▶ _Texte fourni_:
※ ※ ※

La société Logic Instrument s'estimant lésée par la rupture brutale et par l'insuffisance du délai de préavis accordé par la société Lauterbach a engagé le 6 mars 2009 une procédure en indemnisation du préjudice subi sur le fondement des dispositions de l'article L. 442-6 I 5° du Code de commerce, en revendiquant un préavis de trois ans et le calcul de l'indemnisation par référence à sa marge brute.
Par ordonnance en date du 4 mai 2012, le premier président de la Cour d'appel de Versailles a dit que l'exécution provisoire du jugement attaqué ne sera pas poursuivie à concurrence de 1 400 000 euros si la société Lauterbach consigne ce montant dans le délai de 15 jours à compter du prononcé de l'ordonnance à la caisse des dépôts et consignations et que l'exécution provisoire se poursuit pour le surplus.
La société Lauterbach a procédé à la consignation des fonds, mais a refusé de procéder à l'exécution de la somme de 1 505 091,74 euros.

※ ※ ※

▶ _Matériel fourni_:
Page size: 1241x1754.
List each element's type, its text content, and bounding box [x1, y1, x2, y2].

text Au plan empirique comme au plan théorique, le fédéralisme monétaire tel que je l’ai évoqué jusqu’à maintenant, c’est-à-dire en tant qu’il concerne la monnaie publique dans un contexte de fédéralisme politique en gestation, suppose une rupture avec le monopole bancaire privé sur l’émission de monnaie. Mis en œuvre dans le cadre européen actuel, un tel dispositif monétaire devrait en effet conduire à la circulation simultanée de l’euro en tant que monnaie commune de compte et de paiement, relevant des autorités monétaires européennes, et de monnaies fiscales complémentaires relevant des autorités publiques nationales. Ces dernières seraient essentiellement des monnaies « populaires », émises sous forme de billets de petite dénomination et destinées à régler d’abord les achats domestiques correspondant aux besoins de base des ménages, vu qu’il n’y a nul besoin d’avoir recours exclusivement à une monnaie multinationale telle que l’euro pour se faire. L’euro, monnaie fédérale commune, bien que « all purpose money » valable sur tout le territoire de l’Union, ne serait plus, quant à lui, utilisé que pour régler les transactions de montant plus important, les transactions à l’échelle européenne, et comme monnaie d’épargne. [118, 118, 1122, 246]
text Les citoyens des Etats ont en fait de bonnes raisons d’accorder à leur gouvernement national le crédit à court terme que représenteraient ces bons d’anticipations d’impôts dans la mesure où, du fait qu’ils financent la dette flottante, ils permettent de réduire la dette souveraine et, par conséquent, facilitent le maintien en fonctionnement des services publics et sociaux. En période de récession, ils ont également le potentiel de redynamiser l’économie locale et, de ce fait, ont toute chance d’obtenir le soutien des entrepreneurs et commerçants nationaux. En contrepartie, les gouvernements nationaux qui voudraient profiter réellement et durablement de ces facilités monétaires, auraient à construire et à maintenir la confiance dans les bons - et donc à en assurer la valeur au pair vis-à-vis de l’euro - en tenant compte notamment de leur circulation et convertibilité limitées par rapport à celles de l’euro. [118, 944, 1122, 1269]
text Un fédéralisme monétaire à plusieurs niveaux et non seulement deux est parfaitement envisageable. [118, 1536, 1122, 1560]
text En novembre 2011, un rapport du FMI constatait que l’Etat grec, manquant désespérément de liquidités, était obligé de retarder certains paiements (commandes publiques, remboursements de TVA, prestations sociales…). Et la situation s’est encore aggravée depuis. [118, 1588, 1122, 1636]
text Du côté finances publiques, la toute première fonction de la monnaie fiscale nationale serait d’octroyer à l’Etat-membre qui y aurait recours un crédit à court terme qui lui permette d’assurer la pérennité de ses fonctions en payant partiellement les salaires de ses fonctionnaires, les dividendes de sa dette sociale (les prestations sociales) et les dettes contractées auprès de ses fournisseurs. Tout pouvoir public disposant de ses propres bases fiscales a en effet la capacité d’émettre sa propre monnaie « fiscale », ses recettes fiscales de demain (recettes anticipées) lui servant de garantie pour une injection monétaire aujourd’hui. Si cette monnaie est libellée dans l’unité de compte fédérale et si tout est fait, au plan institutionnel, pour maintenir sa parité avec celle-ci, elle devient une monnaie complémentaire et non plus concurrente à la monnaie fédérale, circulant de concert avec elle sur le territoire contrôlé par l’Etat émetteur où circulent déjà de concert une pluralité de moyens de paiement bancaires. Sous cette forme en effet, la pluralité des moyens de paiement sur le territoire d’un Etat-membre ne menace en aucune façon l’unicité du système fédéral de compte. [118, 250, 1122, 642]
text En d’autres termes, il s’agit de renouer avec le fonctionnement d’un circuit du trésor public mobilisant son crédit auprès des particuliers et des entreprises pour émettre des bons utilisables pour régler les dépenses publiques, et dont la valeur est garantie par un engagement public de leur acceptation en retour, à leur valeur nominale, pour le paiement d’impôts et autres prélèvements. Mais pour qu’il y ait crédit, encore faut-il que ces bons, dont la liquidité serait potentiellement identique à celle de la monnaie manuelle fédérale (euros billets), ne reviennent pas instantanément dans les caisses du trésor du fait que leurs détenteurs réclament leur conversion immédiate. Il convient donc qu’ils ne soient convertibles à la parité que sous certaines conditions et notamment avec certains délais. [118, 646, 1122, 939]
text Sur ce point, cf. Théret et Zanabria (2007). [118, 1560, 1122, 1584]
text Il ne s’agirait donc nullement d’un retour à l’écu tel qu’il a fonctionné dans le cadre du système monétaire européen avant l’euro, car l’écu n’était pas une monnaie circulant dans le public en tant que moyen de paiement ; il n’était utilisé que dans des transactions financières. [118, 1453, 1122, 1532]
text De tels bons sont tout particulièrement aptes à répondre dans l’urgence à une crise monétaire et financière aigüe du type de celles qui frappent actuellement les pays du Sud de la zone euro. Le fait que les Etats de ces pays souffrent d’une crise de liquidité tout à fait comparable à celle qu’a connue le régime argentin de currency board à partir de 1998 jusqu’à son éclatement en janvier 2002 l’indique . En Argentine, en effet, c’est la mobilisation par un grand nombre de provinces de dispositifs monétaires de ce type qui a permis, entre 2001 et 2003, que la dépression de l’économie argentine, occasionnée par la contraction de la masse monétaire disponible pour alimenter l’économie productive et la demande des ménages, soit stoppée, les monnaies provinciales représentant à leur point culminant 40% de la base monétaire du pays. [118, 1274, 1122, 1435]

※ ※ ※

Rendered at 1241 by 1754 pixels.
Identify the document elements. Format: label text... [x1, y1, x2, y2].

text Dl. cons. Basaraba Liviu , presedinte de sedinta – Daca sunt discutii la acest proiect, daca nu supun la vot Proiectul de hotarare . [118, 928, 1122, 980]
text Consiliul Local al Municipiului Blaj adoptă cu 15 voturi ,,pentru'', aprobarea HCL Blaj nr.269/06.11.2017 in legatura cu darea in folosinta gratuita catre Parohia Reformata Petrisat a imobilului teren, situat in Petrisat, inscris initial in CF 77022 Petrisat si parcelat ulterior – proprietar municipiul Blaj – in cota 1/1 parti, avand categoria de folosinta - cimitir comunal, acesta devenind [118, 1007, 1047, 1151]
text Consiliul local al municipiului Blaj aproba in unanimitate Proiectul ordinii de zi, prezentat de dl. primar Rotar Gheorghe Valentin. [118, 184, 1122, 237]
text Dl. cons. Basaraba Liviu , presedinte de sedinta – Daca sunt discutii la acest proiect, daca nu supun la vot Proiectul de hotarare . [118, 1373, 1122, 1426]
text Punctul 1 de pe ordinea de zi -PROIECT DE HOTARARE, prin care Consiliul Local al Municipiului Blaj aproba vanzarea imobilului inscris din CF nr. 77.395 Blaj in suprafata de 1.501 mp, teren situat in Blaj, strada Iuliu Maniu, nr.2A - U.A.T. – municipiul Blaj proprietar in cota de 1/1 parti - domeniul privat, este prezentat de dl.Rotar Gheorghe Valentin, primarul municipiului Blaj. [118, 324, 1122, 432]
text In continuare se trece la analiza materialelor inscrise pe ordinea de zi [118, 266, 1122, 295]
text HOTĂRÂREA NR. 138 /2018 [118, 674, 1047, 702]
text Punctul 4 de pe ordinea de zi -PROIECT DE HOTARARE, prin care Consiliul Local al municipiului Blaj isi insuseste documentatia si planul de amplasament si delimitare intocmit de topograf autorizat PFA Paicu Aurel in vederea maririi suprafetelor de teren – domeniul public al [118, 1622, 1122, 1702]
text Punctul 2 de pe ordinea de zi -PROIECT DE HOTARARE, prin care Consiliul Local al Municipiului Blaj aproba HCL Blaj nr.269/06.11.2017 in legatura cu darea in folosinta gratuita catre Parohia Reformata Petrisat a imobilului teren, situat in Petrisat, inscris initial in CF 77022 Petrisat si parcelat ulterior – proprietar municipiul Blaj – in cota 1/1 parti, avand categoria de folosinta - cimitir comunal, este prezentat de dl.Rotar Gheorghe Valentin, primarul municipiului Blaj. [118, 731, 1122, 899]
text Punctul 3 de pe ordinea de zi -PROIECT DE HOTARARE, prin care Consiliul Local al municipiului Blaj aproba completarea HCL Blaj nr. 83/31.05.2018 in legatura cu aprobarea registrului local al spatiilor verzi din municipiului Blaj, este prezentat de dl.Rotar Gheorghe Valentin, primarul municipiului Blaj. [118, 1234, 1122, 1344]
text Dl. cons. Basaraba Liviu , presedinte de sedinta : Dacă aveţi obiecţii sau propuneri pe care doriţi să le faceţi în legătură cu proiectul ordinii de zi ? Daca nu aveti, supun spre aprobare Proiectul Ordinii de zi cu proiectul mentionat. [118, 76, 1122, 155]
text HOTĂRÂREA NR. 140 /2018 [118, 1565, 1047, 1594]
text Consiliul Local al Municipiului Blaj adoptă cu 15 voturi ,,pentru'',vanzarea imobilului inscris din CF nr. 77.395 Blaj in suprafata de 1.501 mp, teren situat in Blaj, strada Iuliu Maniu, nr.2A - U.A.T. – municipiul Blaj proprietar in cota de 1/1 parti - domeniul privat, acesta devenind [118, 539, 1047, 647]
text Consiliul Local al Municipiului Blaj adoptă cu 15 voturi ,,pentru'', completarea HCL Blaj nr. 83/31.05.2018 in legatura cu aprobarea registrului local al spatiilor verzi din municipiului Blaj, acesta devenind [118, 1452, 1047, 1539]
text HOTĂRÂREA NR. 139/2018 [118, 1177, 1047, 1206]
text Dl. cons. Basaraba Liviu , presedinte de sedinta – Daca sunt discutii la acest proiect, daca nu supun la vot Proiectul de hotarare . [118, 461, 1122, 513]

※ ※ ※

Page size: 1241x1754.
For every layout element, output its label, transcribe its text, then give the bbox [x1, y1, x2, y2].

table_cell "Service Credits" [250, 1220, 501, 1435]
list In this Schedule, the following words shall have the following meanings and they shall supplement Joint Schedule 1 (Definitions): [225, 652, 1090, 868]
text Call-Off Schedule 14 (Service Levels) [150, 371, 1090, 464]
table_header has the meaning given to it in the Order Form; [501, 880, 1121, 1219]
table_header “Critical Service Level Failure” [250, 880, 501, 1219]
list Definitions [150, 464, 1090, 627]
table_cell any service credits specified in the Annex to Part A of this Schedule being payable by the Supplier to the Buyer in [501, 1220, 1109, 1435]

※ ※ ※

▶ _Travail demandé_:
D'après le texte sur le litige entre Logic Instrument et Lauterbach :
(a) À quelle date la société Logic Instrument a-t-elle engagé sa procédure en indemnisation ?
(b) Quelle durée de préavis revendiquait-elle ?
(c) Quelle somme la société Lauterbach devait-elle consigner, et dans quel délai ?
Répondez en vous fondant uniquement sur le texte.

▶ _Réponse ci-dessous_:
(a) Le 6 mars 2009.
(b) Trois ans.
(c) 1 400 000 euros, dans un délai de 15 jours à compter du prononcé de l'ordonnance.